Jisung'un ihtişamlı evi, çoktan dolmaya başladığında Changbin, Seungmin ve Minho daha yeni geliyordu. Aslında geç kalmalarının sebebi Hyunjin'di. Ondan haber beklemişler fakat gelmeyince onsuz gitmek zorunda kalmışlardı. Changbin ve Seungmin tanıdıklara selam verirken arkadan gelen Minho arada sırada telefonunu kontrol ediyordu, Hyunjin'den herhangi bir haber gelir mi diye.
Parti başlangıcı tüm hızıyla devam ederken o sırada Hyunjin, evde kendisine koyu renkli gömlek seçmekle meşguldu. Nihayet dolabının en sonunda bulunan siyah gömleği seçip çıplak vücuduna giydi ve birkaç düğmesini açık bıraktı. Açık bıraktığı yerden taktığı zincir kolye gözüküyordu.
Uzun sarı saçları dışında tamamen simsiyah olduğunda siyah deri ceketini giyip önünde duran telefonunu, cüzdanını ve kendisine ait motorun anahtarını aldı.
Odasından çıktığında uzun koridor sonunda salona baktı ve masa başı çalışan ebeveynlerini yokladı. İkisi de bitkin olmalarına karşın çalışmak zorundalardı ve bu yüzden Hyunjin diğer çocuklara nazaran pek aile şefkati ile büyümemişti.
Onlara bir bakış atarken annesi gözündeki gözlüğü indirip Hyunjin'e baktı. Kızgın bir hali yoktu fakat Hyunjin, neredeyse iki dakika önce partiye gitmeye kadar vermiş ve kimseye bir şey söylememişti. Bu yüzden annesinin sorgulayıcı bakışlar fırlatması normaldi.

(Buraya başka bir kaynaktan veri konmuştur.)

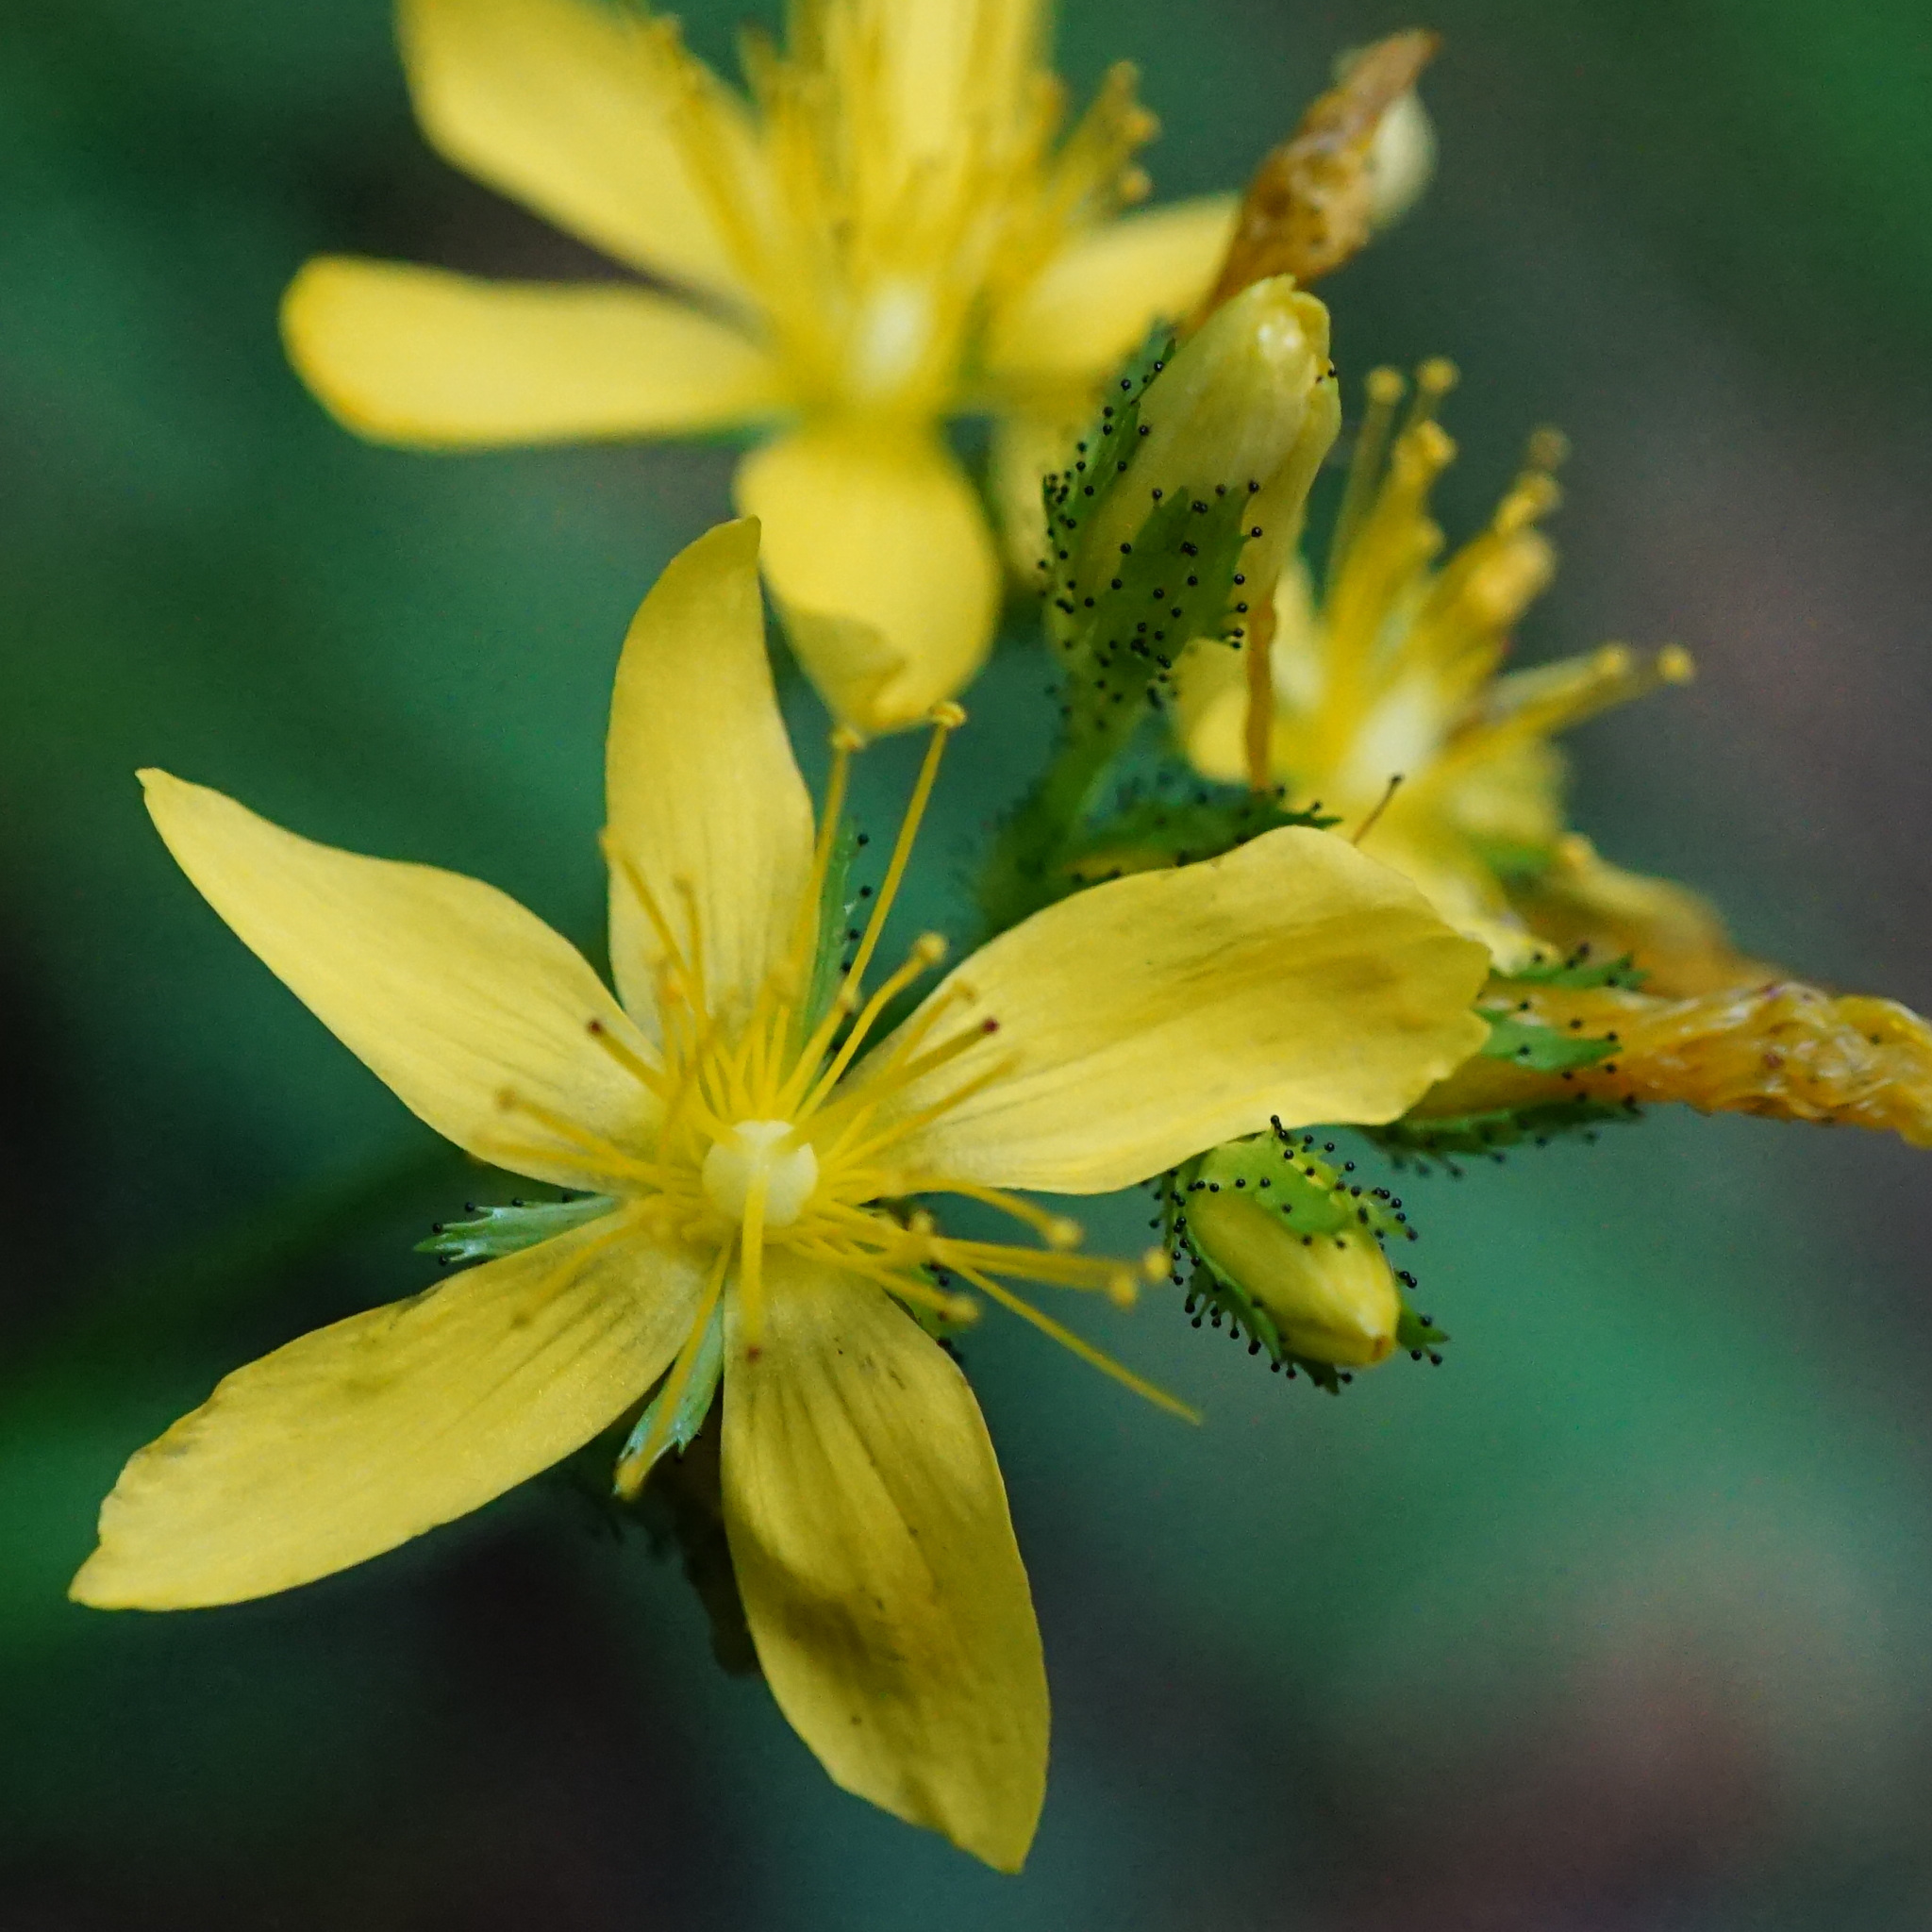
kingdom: Plantae
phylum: Tracheophyta
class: Magnoliopsida
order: Malpighiales
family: Hypericaceae
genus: Hypericum
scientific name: Hypericum montanum
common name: Pale st. john's-wort
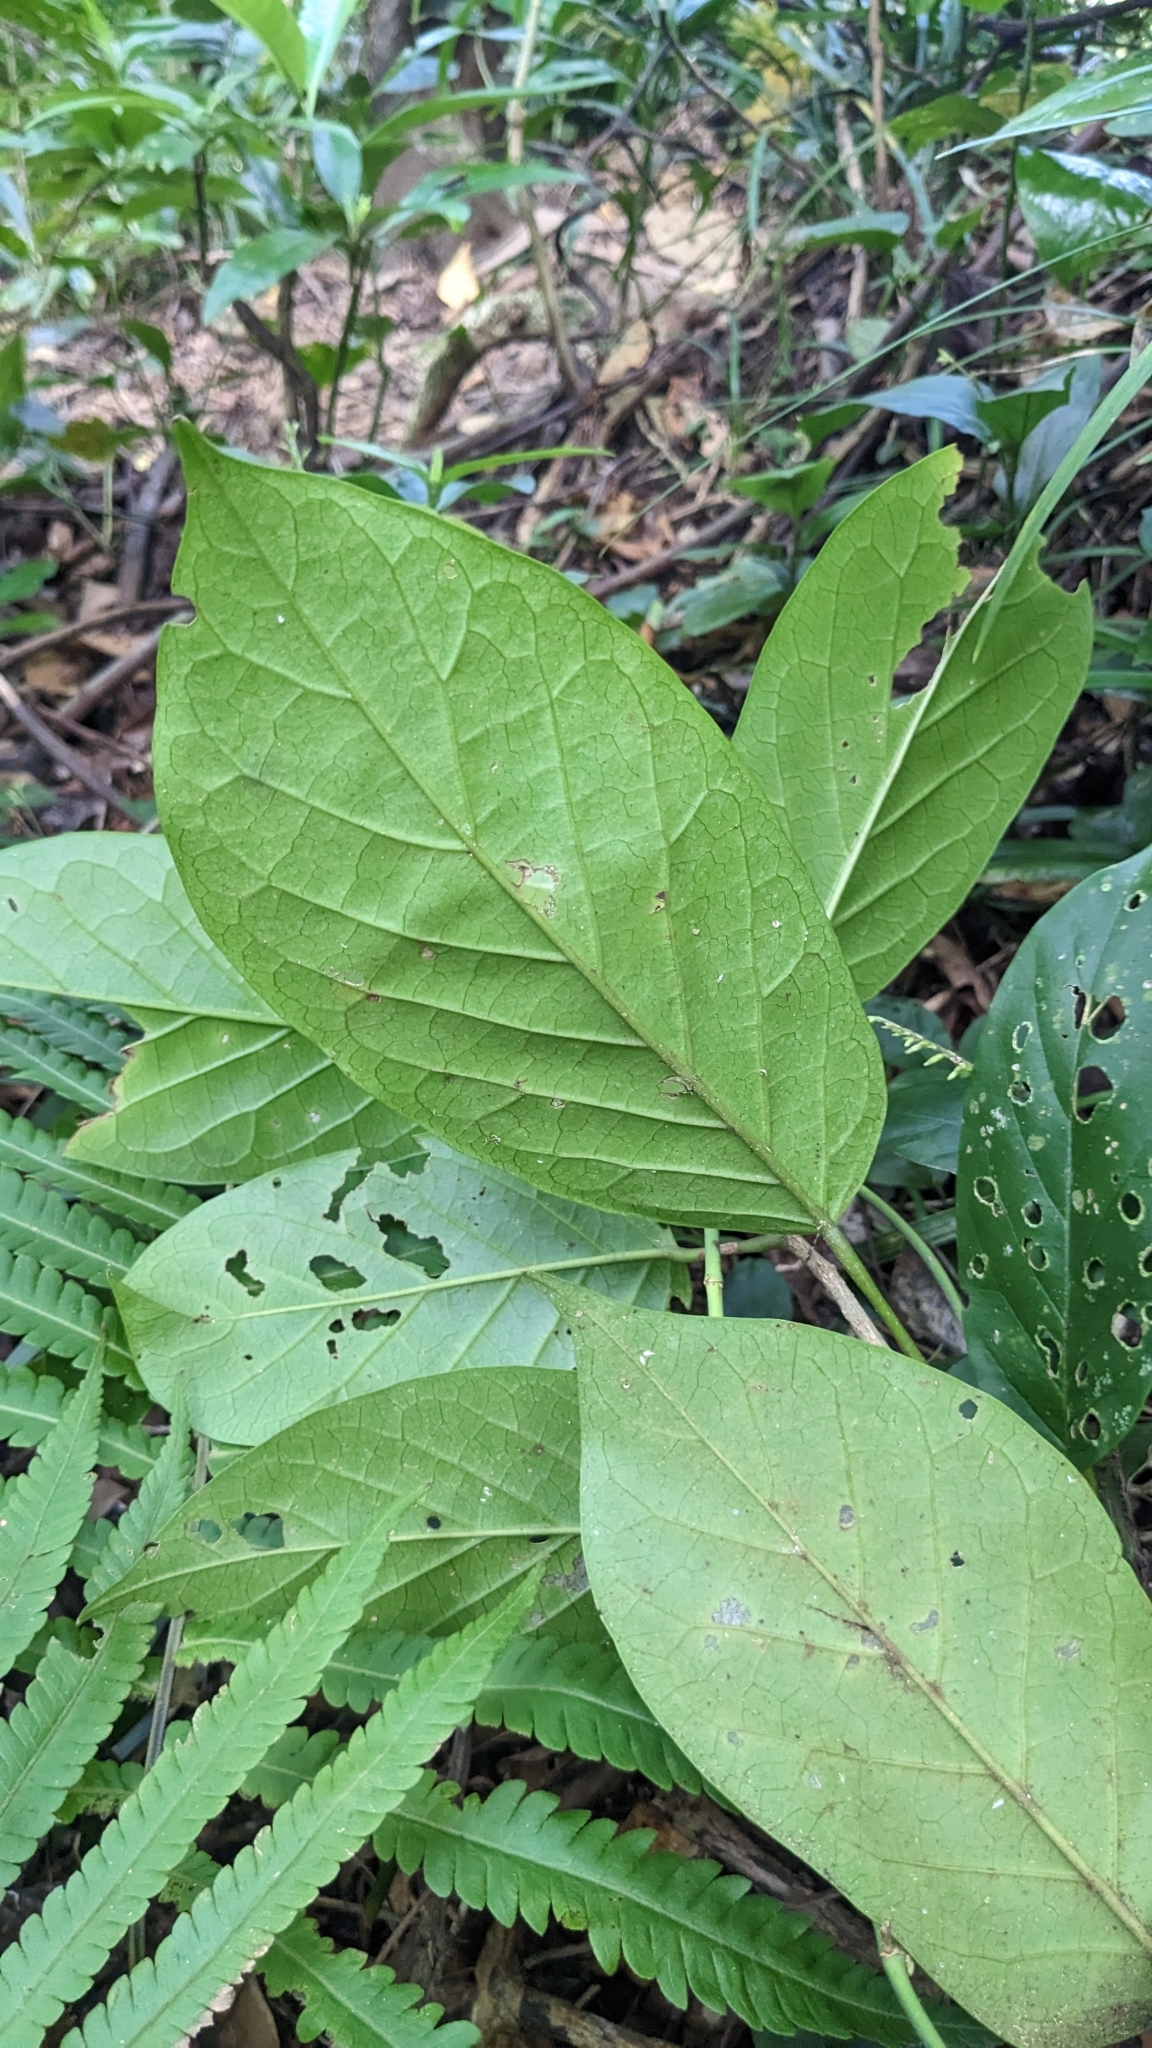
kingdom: Plantae
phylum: Tracheophyta
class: Magnoliopsida
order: Malpighiales
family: Phyllanthaceae
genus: Antidesma
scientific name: Antidesma pleuricum
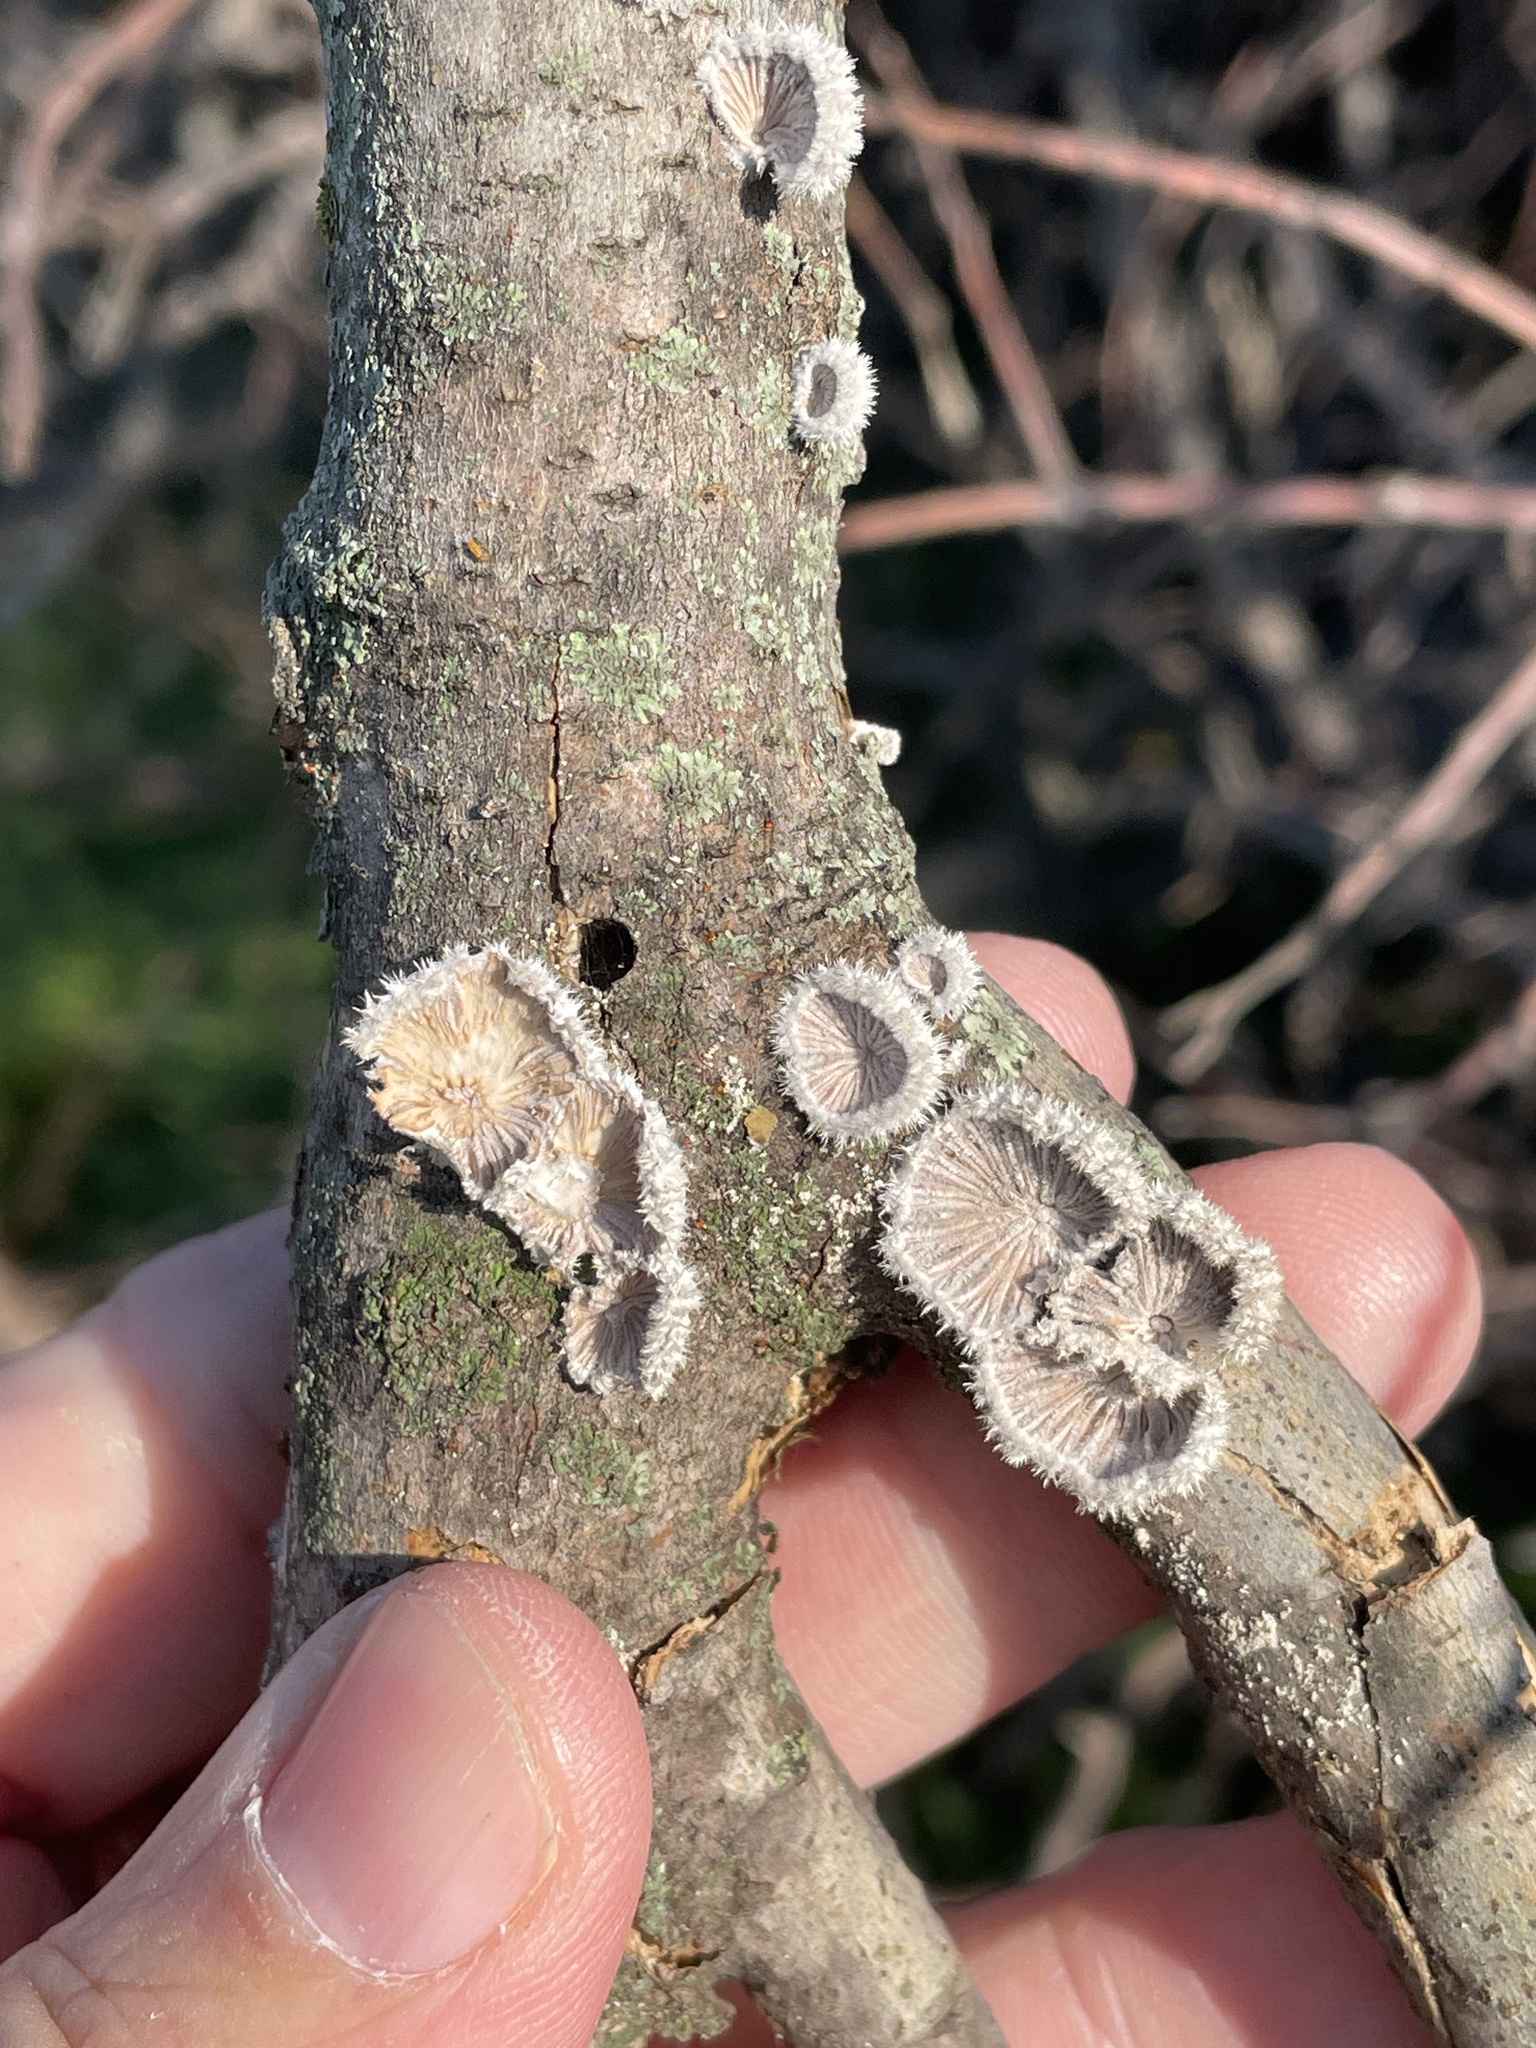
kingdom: Fungi
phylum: Basidiomycota
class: Agaricomycetes
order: Agaricales
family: Schizophyllaceae
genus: Schizophyllum
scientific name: Schizophyllum commune
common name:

"Nereye?" Yorgun sesi Hyunjin'i bulduğunda Hyunjin, ayakkabı dolabından eski siyah converselerini alıyordu. Evin kapısı salondan çıkınca hemen sağda kaldığı için Hyunjin'in ne yaptığını görmek kolaydı.
"Bizimkiler bir partiye gidecekmiş, zorladılar gelmem için. Bakıp çıkarım. Bir saate de dönmüş olurum herhalde. Durasım yok pek."
Annesi, Hyunjin'in görmeyeceğini bilse de kafasını sallayıp önündeki kahvesinden bir yudum aldı. Babası da elindeki kalemi bırakıp "Selam söyle." diye ekledi. Onun ardından kapının kapanma sesiyle ev yine eskisi gibi sessizliğe ve griye büründü.
Apartmanın otoparkında bulunan motorunun önünde kaskını takmış bir vaziyette telefonuna bakıyordu Hyunjin. Daha önce partilemediği gibi evin yolunu da bilmiyordu, arkadaşlarının aksine.
Sonunda haritadan evin nerede olduğunu bulduğunda eve yakın bildiği yerlere baktı ve kafasında çözmeye çalıştı. Nerede olduğunu kavrayınca da telefonunu ceketinin cebine atıp motoruna atladı ve otoparktan hızla kayboldu.
Biliyordu.
Felix'in de geleceğini biliyordu.
Mutlaka duymuş olmalıydı.
Fakat bunu onu görmeye değil, Changbin çağırdığı için yapıyordu. Zamanı şimdilik kendisine ayırmak istediğinden arkadaşlarını cidden boşlamıştı. Bu yüzden artık kendi iç dünyasından kurtulup sahip olduğu hayatına devam etmesi gerekliydi.
Belki de Felix'in geri durması iyi olmuştu. Belki de cidden hayatlarına başkaları çıkacak, güvendikten sonra adım atabileceklerdi. Ve ardından herkes gibi ortalama bir ilişki içerisinde olacaklardı.
Fakat Hyunjin bunu hiçbir zaman istememişti.
Sıradan bir ilişki içerisinde olması kendisine küfür edilmesinden daha beterdi.